### Required action
Set down, word for word, every line of the material below from the one containing "32: (182, 179)" through the one containing "48: (34, 214)", but none of its pictures.

### Dataset extract

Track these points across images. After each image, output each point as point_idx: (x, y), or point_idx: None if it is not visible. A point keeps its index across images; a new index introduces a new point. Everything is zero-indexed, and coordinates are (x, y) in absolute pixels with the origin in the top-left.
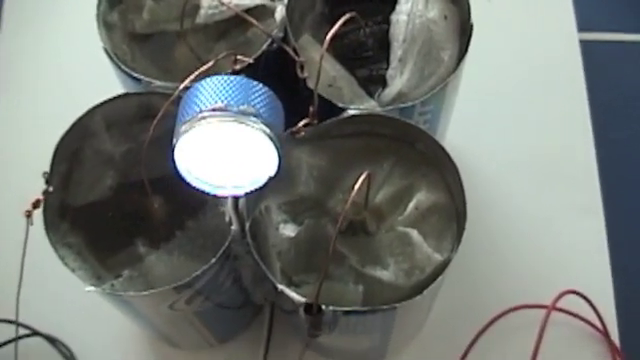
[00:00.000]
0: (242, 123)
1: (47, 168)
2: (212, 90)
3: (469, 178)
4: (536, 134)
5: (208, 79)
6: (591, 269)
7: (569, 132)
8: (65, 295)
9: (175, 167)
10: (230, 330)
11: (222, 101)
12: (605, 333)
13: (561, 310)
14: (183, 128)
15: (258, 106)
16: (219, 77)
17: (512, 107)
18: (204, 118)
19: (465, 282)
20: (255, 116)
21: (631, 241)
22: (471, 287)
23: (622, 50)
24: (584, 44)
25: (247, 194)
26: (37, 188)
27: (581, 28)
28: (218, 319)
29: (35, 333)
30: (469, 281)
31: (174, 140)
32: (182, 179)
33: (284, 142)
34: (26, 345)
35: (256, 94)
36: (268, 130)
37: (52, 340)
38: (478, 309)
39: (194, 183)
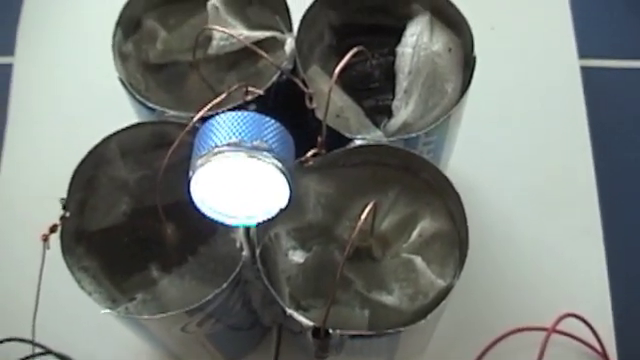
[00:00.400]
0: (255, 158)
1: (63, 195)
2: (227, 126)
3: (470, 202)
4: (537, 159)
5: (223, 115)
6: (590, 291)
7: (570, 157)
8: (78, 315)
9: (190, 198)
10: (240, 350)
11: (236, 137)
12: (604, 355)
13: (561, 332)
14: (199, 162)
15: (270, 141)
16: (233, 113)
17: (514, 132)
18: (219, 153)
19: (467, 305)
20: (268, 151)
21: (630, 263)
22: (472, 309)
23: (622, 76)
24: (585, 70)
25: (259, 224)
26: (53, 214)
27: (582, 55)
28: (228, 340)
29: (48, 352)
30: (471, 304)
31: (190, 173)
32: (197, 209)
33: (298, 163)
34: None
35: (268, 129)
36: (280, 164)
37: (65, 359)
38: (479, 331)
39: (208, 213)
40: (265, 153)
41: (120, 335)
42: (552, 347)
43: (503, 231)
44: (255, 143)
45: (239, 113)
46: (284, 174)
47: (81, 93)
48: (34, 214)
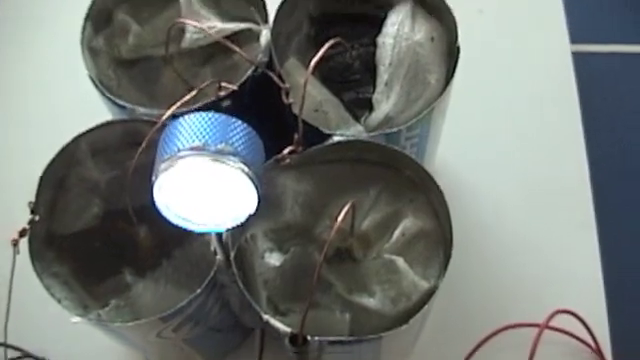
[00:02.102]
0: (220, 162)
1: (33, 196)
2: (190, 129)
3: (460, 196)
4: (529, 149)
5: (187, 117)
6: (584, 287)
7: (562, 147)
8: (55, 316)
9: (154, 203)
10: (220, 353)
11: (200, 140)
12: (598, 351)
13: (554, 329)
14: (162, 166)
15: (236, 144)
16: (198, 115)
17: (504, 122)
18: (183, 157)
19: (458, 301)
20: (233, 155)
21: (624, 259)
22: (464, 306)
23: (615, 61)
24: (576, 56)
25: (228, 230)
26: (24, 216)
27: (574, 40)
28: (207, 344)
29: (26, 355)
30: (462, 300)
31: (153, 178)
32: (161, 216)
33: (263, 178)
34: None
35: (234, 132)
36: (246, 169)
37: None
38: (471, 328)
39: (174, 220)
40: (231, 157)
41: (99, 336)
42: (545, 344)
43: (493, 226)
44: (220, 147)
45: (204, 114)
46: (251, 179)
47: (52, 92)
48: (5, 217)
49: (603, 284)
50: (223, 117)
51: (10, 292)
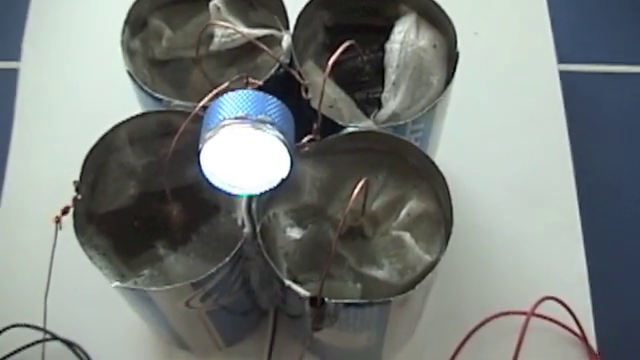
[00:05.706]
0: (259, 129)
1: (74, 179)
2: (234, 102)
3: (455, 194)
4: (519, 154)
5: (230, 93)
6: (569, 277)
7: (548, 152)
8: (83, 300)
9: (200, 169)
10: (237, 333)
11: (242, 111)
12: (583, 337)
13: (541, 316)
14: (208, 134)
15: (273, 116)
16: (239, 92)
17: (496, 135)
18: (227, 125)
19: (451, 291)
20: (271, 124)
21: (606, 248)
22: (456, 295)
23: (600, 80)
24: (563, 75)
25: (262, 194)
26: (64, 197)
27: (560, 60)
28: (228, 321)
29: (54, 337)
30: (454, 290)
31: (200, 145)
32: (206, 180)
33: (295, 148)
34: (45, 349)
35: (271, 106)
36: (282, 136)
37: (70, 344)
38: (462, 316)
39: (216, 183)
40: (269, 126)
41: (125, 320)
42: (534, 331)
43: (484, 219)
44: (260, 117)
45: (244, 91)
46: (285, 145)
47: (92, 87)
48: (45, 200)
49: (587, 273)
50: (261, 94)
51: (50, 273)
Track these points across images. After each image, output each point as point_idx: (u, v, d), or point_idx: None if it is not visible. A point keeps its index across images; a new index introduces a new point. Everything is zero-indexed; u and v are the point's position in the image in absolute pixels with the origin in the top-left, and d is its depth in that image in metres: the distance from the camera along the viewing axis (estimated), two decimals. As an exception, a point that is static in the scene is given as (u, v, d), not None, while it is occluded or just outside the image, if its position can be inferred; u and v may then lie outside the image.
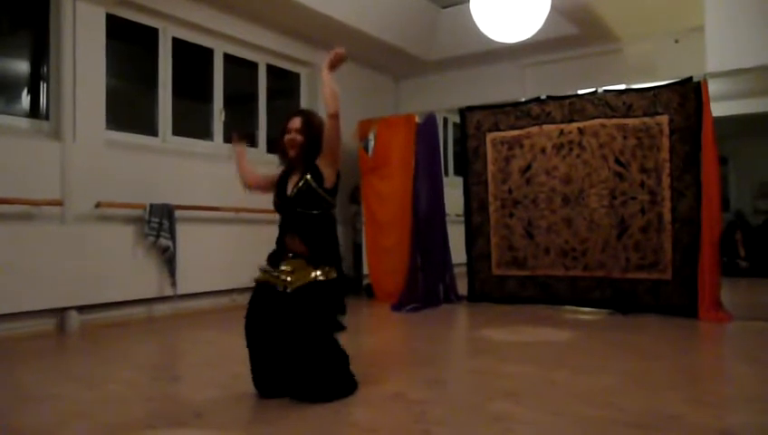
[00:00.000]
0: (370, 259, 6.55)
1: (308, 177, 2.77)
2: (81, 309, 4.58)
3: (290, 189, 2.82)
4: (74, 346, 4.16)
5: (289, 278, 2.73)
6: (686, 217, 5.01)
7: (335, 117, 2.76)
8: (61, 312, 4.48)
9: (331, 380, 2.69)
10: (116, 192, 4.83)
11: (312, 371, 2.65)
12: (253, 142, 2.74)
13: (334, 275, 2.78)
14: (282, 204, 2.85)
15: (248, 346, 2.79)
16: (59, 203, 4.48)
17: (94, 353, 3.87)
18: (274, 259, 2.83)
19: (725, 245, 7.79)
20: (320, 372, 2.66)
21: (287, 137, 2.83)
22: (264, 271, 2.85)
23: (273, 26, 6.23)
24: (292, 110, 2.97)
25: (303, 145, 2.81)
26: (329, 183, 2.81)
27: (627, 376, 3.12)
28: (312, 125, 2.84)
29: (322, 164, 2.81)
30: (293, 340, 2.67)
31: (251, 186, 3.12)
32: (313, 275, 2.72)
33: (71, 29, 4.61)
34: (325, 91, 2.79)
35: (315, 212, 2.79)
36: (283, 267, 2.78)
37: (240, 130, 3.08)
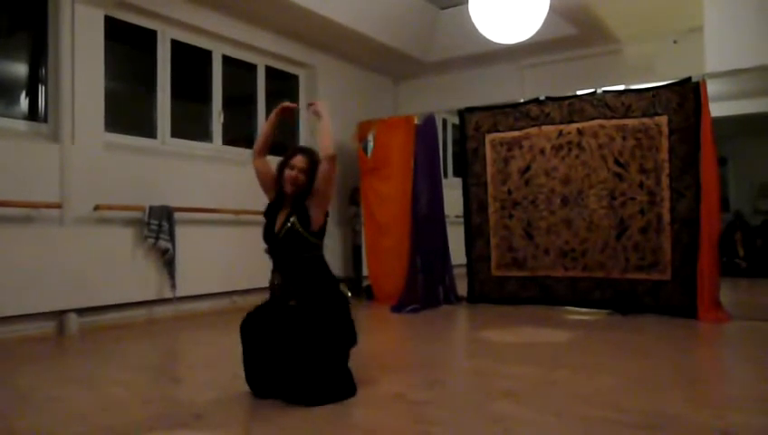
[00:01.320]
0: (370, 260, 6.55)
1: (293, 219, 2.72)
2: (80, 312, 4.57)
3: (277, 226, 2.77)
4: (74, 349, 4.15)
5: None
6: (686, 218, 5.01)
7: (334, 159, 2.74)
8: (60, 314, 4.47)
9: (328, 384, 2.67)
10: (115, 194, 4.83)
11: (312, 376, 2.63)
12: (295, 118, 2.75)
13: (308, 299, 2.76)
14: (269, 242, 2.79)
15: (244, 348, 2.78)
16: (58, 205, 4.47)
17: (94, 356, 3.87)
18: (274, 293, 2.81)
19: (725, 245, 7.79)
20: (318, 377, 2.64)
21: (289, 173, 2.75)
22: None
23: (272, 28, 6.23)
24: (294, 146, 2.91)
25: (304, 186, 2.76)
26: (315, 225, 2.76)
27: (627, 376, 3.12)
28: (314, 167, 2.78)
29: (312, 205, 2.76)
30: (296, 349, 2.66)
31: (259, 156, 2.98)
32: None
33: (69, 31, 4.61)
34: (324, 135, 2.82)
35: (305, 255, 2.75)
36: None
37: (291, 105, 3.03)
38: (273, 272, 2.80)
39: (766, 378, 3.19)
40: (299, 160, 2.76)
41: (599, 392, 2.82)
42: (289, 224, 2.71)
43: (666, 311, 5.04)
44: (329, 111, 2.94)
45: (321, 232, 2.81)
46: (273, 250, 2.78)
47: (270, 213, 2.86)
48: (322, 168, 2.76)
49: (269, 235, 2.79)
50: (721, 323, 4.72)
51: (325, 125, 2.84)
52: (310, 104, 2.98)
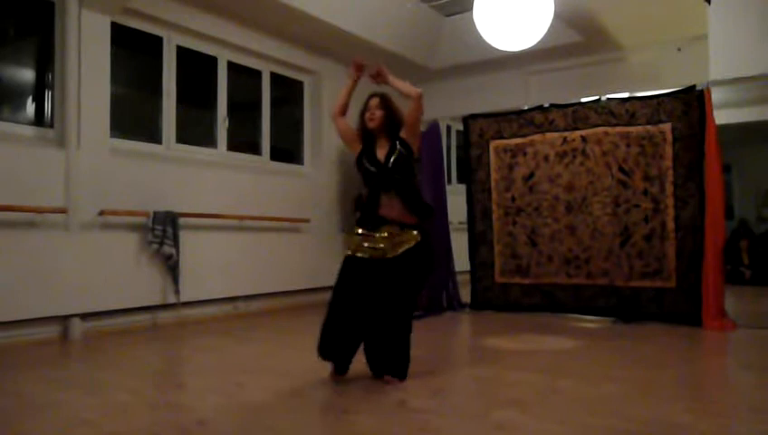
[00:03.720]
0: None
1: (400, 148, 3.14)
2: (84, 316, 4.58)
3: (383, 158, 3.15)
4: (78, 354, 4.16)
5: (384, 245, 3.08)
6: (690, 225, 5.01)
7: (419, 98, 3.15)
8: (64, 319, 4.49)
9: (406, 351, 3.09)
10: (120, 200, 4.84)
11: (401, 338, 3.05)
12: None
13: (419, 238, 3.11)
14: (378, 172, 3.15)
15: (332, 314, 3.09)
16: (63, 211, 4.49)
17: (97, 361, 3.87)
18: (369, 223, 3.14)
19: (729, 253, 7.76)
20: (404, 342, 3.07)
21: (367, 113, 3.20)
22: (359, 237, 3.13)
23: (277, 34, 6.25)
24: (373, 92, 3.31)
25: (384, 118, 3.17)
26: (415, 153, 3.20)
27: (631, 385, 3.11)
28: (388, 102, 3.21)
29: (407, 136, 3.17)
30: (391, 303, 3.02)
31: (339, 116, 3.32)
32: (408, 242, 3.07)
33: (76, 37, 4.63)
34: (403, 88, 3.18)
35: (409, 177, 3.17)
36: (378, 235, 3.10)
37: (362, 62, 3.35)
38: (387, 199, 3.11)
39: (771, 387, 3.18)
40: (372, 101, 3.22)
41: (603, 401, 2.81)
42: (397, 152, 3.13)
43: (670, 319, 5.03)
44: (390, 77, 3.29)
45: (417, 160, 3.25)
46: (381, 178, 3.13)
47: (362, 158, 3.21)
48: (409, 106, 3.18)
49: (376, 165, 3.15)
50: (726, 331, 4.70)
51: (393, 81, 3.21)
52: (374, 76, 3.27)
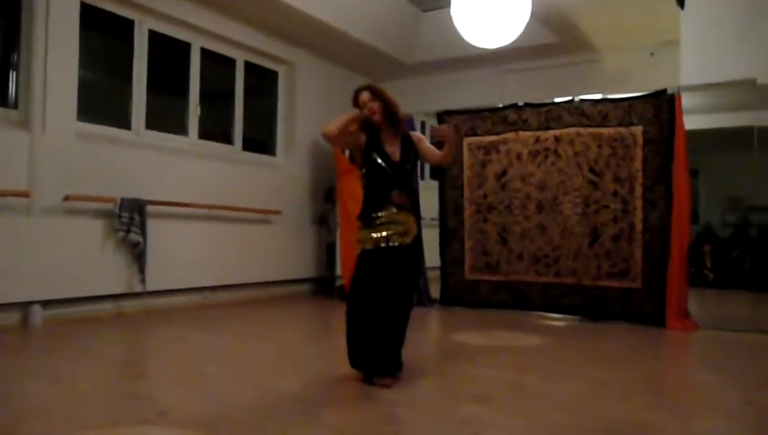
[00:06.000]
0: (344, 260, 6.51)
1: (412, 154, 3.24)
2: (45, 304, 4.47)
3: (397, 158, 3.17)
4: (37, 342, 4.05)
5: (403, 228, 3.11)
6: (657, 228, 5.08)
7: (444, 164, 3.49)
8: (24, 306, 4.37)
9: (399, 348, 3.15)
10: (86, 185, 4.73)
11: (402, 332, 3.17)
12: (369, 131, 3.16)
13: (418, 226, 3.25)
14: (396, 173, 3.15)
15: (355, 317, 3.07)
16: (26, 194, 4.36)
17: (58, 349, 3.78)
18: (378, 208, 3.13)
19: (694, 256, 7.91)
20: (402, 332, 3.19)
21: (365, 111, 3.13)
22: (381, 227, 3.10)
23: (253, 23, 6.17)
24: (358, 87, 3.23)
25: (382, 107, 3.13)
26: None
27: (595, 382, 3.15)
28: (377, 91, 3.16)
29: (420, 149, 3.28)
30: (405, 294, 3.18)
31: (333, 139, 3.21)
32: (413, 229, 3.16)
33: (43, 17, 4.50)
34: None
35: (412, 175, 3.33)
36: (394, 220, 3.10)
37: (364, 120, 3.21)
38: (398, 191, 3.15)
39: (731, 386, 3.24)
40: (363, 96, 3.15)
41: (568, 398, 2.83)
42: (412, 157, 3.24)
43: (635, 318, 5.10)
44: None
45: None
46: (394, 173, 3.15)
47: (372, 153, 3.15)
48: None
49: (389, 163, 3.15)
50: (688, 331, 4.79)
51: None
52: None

---

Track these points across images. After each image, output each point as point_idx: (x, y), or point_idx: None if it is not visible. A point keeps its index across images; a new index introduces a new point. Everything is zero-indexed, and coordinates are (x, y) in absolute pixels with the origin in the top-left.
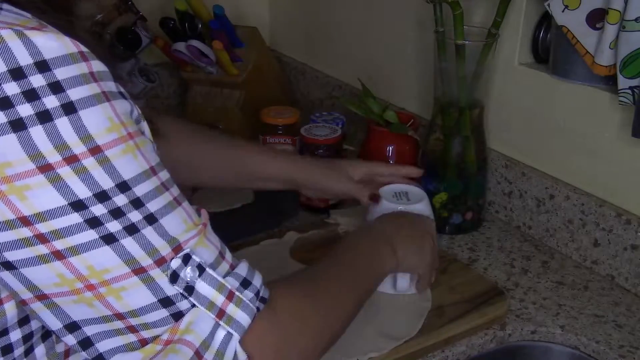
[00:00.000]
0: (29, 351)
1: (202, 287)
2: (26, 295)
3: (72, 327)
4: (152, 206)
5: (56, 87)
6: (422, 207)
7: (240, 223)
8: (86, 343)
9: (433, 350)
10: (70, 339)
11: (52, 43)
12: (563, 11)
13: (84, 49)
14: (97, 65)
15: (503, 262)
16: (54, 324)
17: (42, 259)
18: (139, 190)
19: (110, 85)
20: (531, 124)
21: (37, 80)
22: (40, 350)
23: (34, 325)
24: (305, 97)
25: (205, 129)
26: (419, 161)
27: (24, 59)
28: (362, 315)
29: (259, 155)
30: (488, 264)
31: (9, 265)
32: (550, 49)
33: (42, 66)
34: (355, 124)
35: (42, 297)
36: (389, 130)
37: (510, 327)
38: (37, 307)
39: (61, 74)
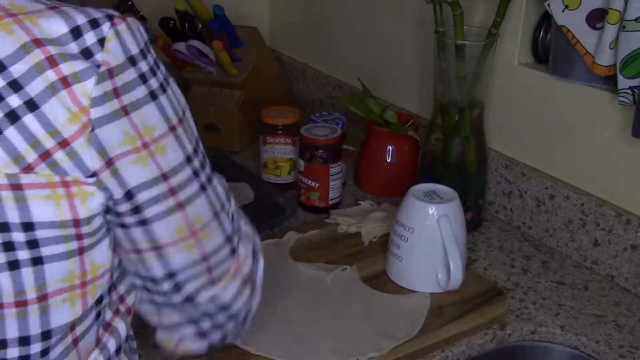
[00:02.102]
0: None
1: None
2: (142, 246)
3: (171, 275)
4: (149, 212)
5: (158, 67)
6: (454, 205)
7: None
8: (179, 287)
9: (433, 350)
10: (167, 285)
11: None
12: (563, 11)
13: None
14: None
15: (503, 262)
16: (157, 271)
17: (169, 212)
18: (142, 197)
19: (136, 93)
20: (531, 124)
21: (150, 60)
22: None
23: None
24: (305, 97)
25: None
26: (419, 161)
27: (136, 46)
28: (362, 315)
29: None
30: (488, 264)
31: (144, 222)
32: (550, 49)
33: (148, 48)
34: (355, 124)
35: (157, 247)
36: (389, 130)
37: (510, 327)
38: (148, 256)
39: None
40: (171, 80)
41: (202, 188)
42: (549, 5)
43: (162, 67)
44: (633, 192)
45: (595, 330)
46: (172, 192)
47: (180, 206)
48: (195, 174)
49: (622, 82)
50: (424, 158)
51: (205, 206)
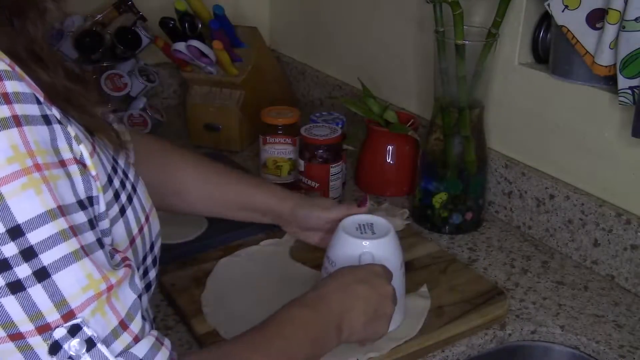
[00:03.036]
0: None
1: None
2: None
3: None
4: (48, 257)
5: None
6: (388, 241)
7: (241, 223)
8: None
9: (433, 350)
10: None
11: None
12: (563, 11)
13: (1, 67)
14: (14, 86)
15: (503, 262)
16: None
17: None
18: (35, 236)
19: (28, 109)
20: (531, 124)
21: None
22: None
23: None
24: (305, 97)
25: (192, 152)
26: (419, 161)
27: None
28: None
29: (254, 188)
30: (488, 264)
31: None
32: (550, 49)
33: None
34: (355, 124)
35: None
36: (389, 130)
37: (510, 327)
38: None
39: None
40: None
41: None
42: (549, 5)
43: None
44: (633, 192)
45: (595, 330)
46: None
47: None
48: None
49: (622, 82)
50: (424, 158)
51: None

### Task answer
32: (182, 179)
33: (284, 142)
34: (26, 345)
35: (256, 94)
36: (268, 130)
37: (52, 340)
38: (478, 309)
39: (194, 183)
[00:00.400]
0: (255, 158)
1: (63, 195)
2: (227, 126)
3: (470, 202)
4: (537, 159)
5: (223, 115)
6: (590, 291)
7: (570, 157)
8: (78, 315)
9: (190, 198)
10: (240, 350)
11: (236, 137)
12: (604, 355)
13: (561, 332)
14: (199, 162)
15: (270, 141)
16: (233, 113)
17: (514, 132)
18: (219, 153)
19: (467, 305)
20: (268, 151)
21: (630, 263)
22: (472, 309)
23: (622, 76)
24: (585, 70)
25: (259, 224)
26: (53, 214)
27: (582, 55)
28: (228, 340)
29: (48, 352)
30: (471, 304)
31: (190, 173)
32: (197, 209)
33: (298, 163)
34: None
35: (268, 129)
36: (280, 164)
37: (65, 359)
38: (479, 331)
39: (208, 213)
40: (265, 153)
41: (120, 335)
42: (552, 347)
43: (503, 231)
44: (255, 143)
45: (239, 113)
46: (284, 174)
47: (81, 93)
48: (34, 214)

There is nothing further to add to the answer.